Life imitates art: Michelle Burke (Jodi, Mitch’s older sister who is interested in Pink but a bit hesitant because he has a girlfriend): “At the 10-year reunion, I got completely blitzed. I’m not a big drinker, but I was doing shots and I said to Jason, ‘I’m curious, are you still as good a kisser as you used to be? Why don’t you show me?’ Which didn’t go over very well with his wife.”

Anthony Rapp (Tony): “I feel like the film has tremendous depth to it.”

At one point post-2003 but before 2011, Wiley Wiggins was working phone tech support for Apple’s Final Cut Pro software (Wiley has done a lot of different work in the tech industry, writing apps and programs, etc.).  He gets a call from a user named Jason London.  He thinks well, this name is just a coincidence.  At the same time, it actually is THE Jason London and when he gets assigned a call agent named Wiley, he’s like huh, must be a coincidence.  Then Jason hears the voice, and Wiley hears Jason’s voice, and Wiley says, “Are you Jason London from Dazed and Confused?” and Jason says yeah and Wiley says, “Hey, it’s Wiley”.  Totally 100% true.  Jason tells this story with zero hesitation, while Wiley corroborated it for the first (and possibly only time) in a 2011 interview where he stated, “I used to work at Apple doing Final Cut Pro support, and I took a support call from Jason London once—which was really humiliating. He’s like, ‘You’re a Mac Genius now?’ and I’m like, ‘No, I’m a Pro apps support specialist, Jason. It’s very different. I don’t have to wear a uniform.’ ”

“Not to worry, there’s a new fiesta in the making…” – David Wooderson

Mitch (reminding me of me in High School):
Slater to Mitch: “You cool man?”
Mitch responding: “Like how?”

Yes, Slater is always wearing that hat.  Why?  Because it’s actually a hat/wig, that hair is fake.
Slater: “Check you later!”
The fact that Mitch’s 70s shirt blends in perfectly, even camouflages, into the blanket he and Julie are lying on in the pre-sunrise dawn make out scene, is just amazing to me.
Goldberg: “Phenomenon?
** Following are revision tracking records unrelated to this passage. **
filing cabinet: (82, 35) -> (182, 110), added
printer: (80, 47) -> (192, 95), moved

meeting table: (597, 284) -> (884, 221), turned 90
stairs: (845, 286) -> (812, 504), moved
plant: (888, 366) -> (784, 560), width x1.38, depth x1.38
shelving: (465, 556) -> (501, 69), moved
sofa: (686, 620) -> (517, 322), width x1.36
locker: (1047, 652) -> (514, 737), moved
The day the movie opened, I remember going to a bar, and somebody started talking to me about that film, and that has been happening constantly ever since then.”
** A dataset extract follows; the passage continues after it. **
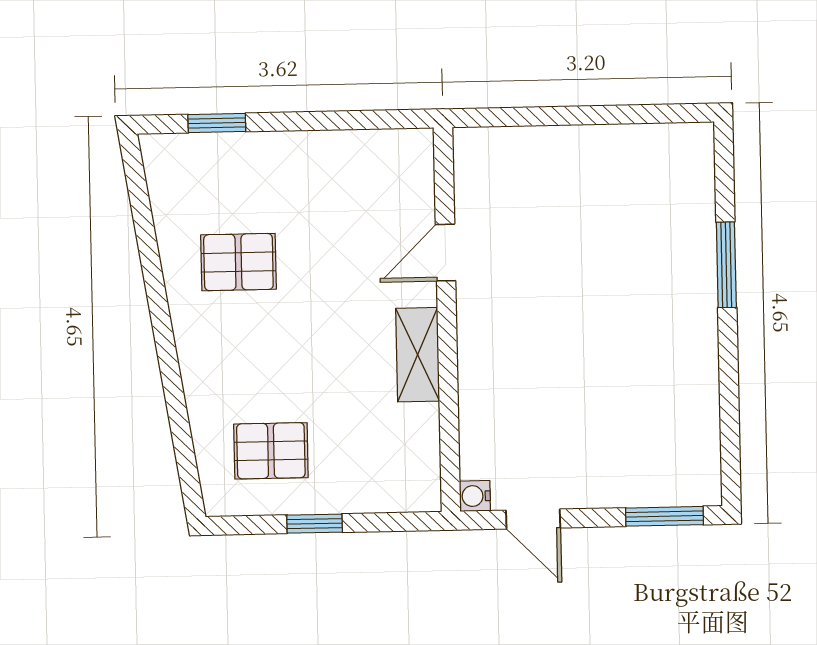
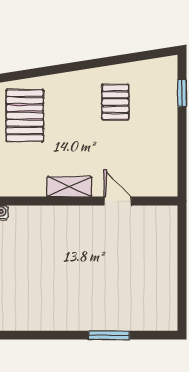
pallet: (271, 451) -> (25, 116), width x1.50, depth x1.42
Dazed cast (plus Linklater) who worked together in the years after the movie:

Adams/Burke/Posey in The Coneheads

Adams/Posey in Sleep With Me

Adams/Powell in Bunny Whipped

Adams/Affleck in Mallrats

Adams/Affleck in Chasing Amy

Cochrane/Zellweger in Empire Records

Cochrane/Affleck in Argo

Cochrane/McConaughey in White Boy Rick

Cochrane/Wiggins/Zellweger in Love and a .45

Goldberg/Hauser in Higher Learning

Goldberg/McConaughey in EDtv

Goldberg/McConaughey in How to Lose a Guy in 10 Days

Goldberg/Rapp in A Beautiful Mind

Goldberg/Katt/Hauser/Linklater with Goldberg also as writer/director in Scotch and Milk

Goldberg (as writer/director) and Katt in I Love Your Work

Hauser/Affleck in Good Will Hunting

Hauser/Goldberg in Running with the Devil

Hauser/Adams in The Break-Up

Posey/Ribisi in Kicking and Screaming

Posey/Katt and Linklater (as writer/director) in SubUrbia

Wiggins/Goldberg/Katt and Linklater as writer/director in Waking Life

McConaughey and Linklater (as writer/director) in The Newton Boys

McConaughey and Katt in A Time To Kill

McConaughey and Linklater (as writer/director) in Bernie

Cochrane and Linklater (as writer/director) in A Scanner Darkly

Katt and Linklater (as director) in School of Rock 


Also, Hauser/Affleck/Rapp were all in School Ties in 1992, prior to Dazed.  If the studio had their way and cast another School Ties actor, Brendan Fraser, as Pink, then it would've been Hauser/Affleck/Rapp/Fraser.  

Linklater: “There’ll always be a new generation of kids who want to discover their pop-culture history. When I was in high school, it was American Graffiti, Happy Days, and Sha Na Na. We were finding the fluffy, fun stuff in the fifties, an era we had missed out on. I wanted to rub everybody’s noses in the seventies a little bit. I tried to be anti-nostalgic, but the power of movies is that when you depict something, you create instant nostalgia. My point was that some things never change in teenagerland. I wanted to tell a story about what I remembered of being a teen, which was driving around and looking for something to do. I’m kind of amazed I got to make it.”